**O problema:** Resuma em duas frases o texto de origem apresentado abaixo.

**Texto de origem:**
....................
Ela parecia calejada já antes de completar 12 anos. Não vacilava. Sabia quando era melhor ficar quieta para depois disparar contra quem fosse palavras amargas. Um pouco mais velha do que eu. Ainda assim éramos duas crianças. Encontramo-nos primeiro na calçada, depois pelas ruas e esquinas. Andávamos o dia todo. Nossos inimigos nem sempre eram os mesmos, mas a ameaça sim. Ela era menina que tinha que ser mulher, eu era menino que não viraria homem. Eu era amigo de mulher.

Motivos de sarro, juntos fomos unidos por nossa desgraça comum: nós mesmos. A garota em um mundo para garotos. Eu fui tudo, menos o tipo de moleque a quem o mundo se dava. Sem vergonha, ríamos, a sós, a dois, de nervoso. Ela me contava sobre como a tratavam na escola, em casa, no busão, mas focava muito nos planos e sonhos. Buscava saídas de emergência.

Estádio do Canindé, da Associação Portuguesa de Desportos - Zanone Fraissat - 6.jan.20/Folhapress

Mesmo assim, ela gostava de um, de outro, do mesmo de novo e sofria com todos. Queria ser bem tratada, escolher e ser escolhida. Tinha alguma chance de amar. Eu, naquele contexto, não, mas era no imaginário que ela me pegava pela mão e dizia: aqui você pode querer também.

Quando nos agrediam, defendíamo-nos. Se ardia, assoprávamo-nos. Ela acolhia, ouvia, via e entendia o quanto custaria para ser quem éramos, mulher e amigo de mulher —o não homem. A liberdade de ser tem preço alto a depender da posição em que te pariram. Se de pé com grilhões ou deitada com berço de ouro.

Caíamos no chão às gargalhadas e era com a bocarra cheia de dentes, apagados entre um e outro, que o som estridente virava rosnado, aviso para eles de que a mordida viria. A gente ria juntos, como se lambêssemos a ferida um do outro. Amizade, sobrevivência, companheirismo e proceder. A menina e o amigo de menina. Alcateia de dois.

Pouco importava para ela de quem eu gostava. Queria saber era dos meus desafetos, de quem me fazia sofrer. Mais importante era nos protegermos da ameaça comum e conseguir sonhar até que o amanhã chegasse com alguma pista sobre como seria nosso futuro. Este era o ponto: a dois, eu e ela, conseguíamos imaginar futuros. Vivos —o que era mais importante.

Com o passar dos anos, ela se tornou várias. Outros nomes, outras origens e o mesmo pacto de sobrevivência. Quem me ouviu, falou, quem se revoltou com as violências que sofri e se levantou comigo contra elas foi mulher primeiro.

Mulher do começo ao fim, mulher que se propôs a olhar, acolher, ajudar; mulher porque via em mim uma fagulha do que nela sempre incendiou, a ânsia de ser para aquilo que nasceu: ela mesma. Observou com seus olhos amolados a brutalidade dos que não toleravam nossa dança estranha, a que só se faz se o outro também dançar. Foi mulher que chegou perto e perguntou se estava tudo bem. E eu respondia "tudo indo". Assim, elas foram comigo. Amigas, irmãs, várias, hoje e sempre, que, pela necessidade de sobreviverem e de fazer com que outros sobrevivessem, foram as únicas e primeiras a me tirarem para dançar.


No emaranhado de relações tecidas nas periferias, na tensão de cada nó que ata e desata pessoas, o combate à misoginia e homofobia chega, muitas vezes, antes mesmo da militância. Há, antes do conhecimento sobre conceitos e estruturas de poder, o pacto pela vida plena, como no relato aqui feito. Há a convicção de que algo está errado com quem faz do outro depósito de mágoa e comete tais violências.

Encontrei mulher, fui e continuo amigo de mulher. Quando perguntei a ela se estava bem, respondeu "tudo indo". Juntos dançamos.
....................
**Material apresentado:**
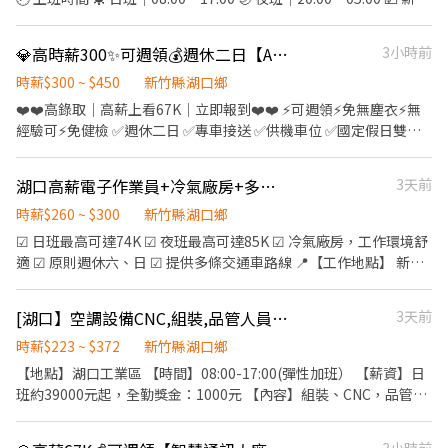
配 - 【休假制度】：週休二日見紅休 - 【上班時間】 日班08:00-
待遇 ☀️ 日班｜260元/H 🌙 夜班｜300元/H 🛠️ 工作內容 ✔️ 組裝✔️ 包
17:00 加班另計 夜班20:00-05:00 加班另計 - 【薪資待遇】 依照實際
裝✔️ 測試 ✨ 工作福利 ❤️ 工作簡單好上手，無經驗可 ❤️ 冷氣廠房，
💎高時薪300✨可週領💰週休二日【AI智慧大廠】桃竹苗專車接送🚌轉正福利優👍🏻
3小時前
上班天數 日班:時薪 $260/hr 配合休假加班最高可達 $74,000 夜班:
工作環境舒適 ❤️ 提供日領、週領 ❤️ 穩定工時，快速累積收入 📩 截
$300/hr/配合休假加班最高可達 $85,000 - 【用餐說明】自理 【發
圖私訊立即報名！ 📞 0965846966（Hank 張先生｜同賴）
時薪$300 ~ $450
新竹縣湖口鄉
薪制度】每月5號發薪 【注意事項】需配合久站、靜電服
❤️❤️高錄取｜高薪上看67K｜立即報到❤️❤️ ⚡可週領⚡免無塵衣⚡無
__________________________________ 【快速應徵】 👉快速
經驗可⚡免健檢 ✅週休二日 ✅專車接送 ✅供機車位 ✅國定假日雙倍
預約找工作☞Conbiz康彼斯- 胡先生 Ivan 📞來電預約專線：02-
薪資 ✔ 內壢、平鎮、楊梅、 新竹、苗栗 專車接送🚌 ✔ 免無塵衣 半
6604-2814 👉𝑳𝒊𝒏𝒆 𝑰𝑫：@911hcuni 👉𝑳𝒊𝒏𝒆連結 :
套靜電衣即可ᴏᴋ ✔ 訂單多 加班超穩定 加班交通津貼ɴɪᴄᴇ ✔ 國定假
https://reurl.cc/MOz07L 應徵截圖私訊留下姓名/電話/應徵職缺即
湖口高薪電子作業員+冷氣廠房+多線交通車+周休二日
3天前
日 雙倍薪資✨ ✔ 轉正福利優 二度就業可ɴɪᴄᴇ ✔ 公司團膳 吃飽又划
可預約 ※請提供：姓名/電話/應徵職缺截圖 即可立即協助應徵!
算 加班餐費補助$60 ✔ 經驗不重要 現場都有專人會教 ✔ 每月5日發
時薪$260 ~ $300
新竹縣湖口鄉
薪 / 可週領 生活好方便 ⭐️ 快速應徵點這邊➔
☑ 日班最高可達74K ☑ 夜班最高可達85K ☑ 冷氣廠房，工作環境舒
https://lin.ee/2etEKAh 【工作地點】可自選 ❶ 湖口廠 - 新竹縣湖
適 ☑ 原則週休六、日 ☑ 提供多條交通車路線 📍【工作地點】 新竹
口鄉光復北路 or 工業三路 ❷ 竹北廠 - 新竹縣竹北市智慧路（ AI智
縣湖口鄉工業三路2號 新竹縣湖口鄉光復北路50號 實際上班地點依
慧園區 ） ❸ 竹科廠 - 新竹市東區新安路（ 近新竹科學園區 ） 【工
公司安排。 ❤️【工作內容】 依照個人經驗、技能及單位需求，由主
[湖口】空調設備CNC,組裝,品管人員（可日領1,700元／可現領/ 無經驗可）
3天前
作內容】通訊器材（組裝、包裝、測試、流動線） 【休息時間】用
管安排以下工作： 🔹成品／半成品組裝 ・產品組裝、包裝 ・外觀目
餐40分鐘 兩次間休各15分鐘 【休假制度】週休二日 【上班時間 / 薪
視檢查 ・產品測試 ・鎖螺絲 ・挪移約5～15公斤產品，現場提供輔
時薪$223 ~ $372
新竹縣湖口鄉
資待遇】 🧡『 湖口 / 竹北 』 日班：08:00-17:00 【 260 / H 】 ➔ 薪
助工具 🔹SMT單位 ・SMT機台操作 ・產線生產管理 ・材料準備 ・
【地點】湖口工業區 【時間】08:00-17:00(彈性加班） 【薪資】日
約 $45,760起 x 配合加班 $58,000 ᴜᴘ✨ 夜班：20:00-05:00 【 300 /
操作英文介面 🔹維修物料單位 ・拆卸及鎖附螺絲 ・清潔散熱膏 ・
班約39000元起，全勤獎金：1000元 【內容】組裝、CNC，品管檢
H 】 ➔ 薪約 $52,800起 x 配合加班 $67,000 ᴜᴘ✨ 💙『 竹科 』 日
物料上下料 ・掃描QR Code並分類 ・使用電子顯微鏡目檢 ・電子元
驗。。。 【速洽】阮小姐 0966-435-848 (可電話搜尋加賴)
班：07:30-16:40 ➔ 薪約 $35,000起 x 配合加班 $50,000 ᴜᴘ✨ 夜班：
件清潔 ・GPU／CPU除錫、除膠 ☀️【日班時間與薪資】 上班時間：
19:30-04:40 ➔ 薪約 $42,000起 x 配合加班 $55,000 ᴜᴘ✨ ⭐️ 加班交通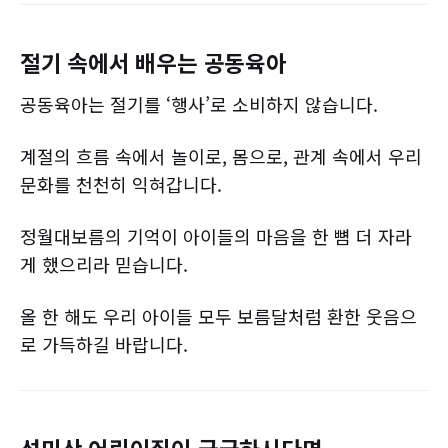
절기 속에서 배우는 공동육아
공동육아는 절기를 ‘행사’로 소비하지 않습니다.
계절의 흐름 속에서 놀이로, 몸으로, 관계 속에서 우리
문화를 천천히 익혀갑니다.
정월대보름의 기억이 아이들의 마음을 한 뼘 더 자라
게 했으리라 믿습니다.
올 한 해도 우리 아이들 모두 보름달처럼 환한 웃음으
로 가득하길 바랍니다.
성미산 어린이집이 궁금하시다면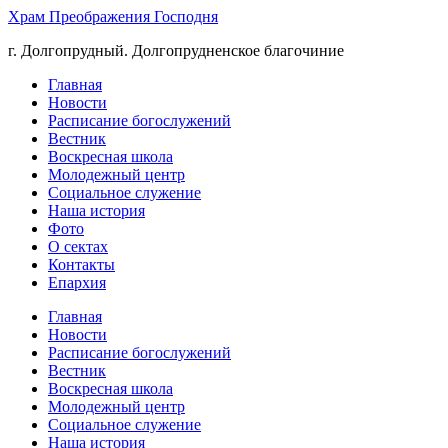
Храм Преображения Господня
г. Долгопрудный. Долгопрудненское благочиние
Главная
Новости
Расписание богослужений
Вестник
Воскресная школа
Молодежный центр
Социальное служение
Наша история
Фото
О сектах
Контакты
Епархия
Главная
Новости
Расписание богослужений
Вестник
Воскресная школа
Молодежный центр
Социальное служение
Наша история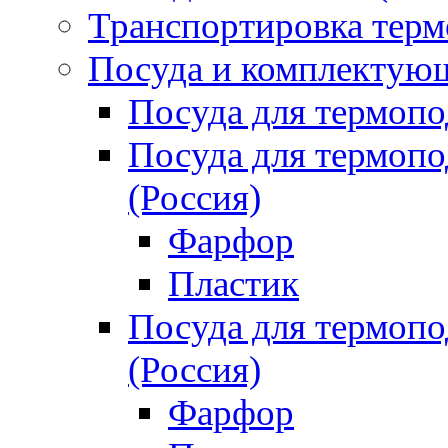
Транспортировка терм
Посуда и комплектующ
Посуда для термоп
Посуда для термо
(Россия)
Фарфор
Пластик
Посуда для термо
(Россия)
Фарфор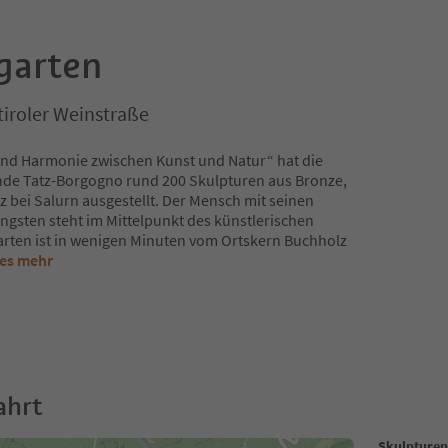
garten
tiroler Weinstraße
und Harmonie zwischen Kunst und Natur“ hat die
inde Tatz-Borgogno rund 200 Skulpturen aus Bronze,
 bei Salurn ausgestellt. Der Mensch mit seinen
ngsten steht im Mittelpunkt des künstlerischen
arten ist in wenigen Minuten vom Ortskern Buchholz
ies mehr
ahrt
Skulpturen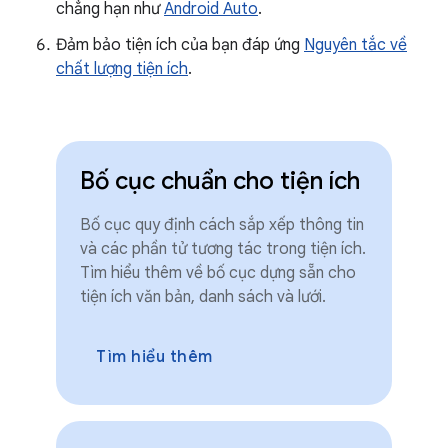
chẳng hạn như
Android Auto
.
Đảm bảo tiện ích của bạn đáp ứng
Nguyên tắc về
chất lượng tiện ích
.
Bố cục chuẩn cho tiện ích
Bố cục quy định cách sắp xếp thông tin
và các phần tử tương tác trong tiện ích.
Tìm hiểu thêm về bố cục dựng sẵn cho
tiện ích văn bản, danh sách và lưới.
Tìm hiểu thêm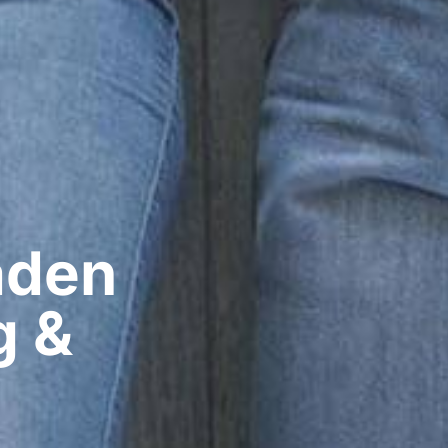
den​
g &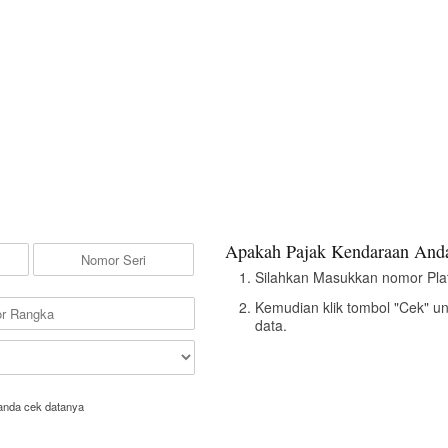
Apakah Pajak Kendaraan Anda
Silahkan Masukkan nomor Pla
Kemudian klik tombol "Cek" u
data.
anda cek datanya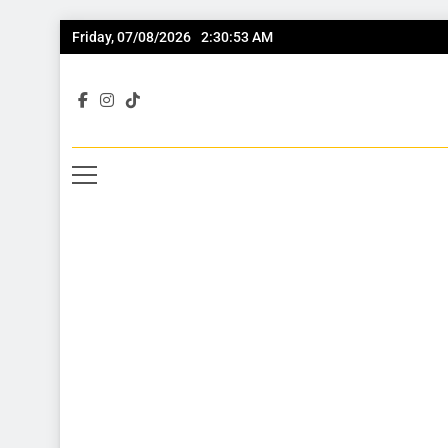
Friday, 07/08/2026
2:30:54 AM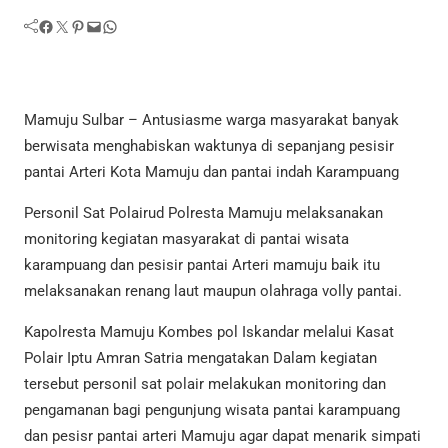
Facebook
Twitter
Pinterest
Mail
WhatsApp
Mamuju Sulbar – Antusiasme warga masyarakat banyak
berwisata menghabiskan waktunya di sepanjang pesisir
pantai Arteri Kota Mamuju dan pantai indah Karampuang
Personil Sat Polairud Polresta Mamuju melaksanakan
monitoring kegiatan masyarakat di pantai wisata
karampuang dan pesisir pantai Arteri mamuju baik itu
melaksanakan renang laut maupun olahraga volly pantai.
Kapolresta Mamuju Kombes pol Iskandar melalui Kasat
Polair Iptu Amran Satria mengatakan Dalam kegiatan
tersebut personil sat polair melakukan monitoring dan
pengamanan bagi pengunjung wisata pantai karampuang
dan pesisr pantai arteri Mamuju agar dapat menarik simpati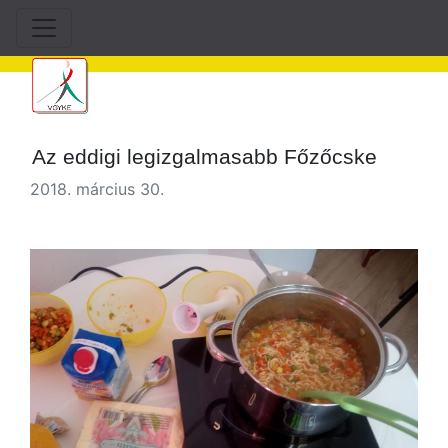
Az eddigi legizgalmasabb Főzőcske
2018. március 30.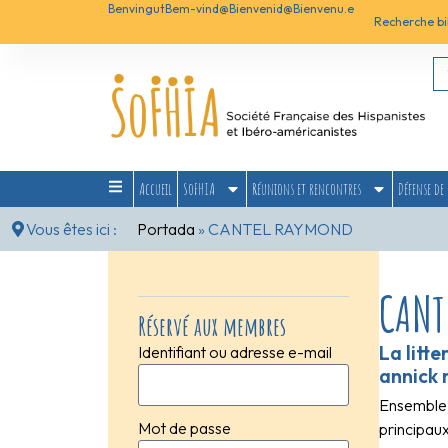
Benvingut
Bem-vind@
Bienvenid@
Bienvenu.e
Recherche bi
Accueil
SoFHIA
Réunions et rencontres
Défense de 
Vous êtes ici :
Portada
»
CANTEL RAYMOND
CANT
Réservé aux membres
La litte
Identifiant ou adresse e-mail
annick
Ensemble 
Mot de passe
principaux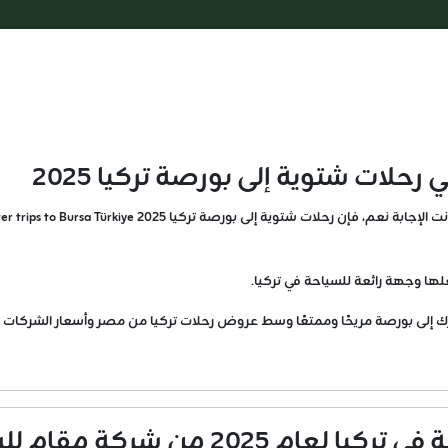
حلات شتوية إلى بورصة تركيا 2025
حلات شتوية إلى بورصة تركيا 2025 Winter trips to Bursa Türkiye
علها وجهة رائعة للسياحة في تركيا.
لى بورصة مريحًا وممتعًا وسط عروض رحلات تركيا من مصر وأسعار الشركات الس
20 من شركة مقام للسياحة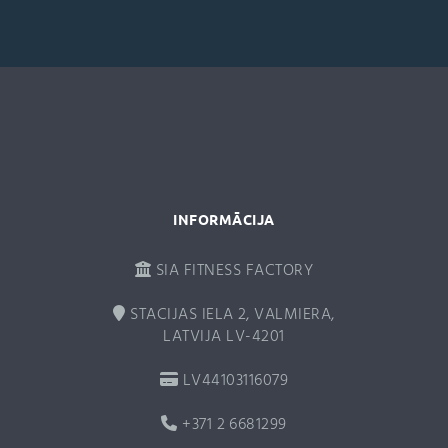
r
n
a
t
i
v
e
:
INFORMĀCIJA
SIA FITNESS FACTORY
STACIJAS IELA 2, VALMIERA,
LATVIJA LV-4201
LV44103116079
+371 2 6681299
....................
**Resposta à tarefa:** Na infância, o narrador, um menino que não viraria homem, e uma menina que tinha que ser mulher se uniram contra uma ameaça comum, defendendo-se das agressões e conseguindo, juntos, imaginar futuros. Com o passar dos anos, ela se tornou várias, e foram mulheres as primeiras a ouvi-lo, a se revoltar com as violências que ele sofreu e a se levantar com ele contra elas.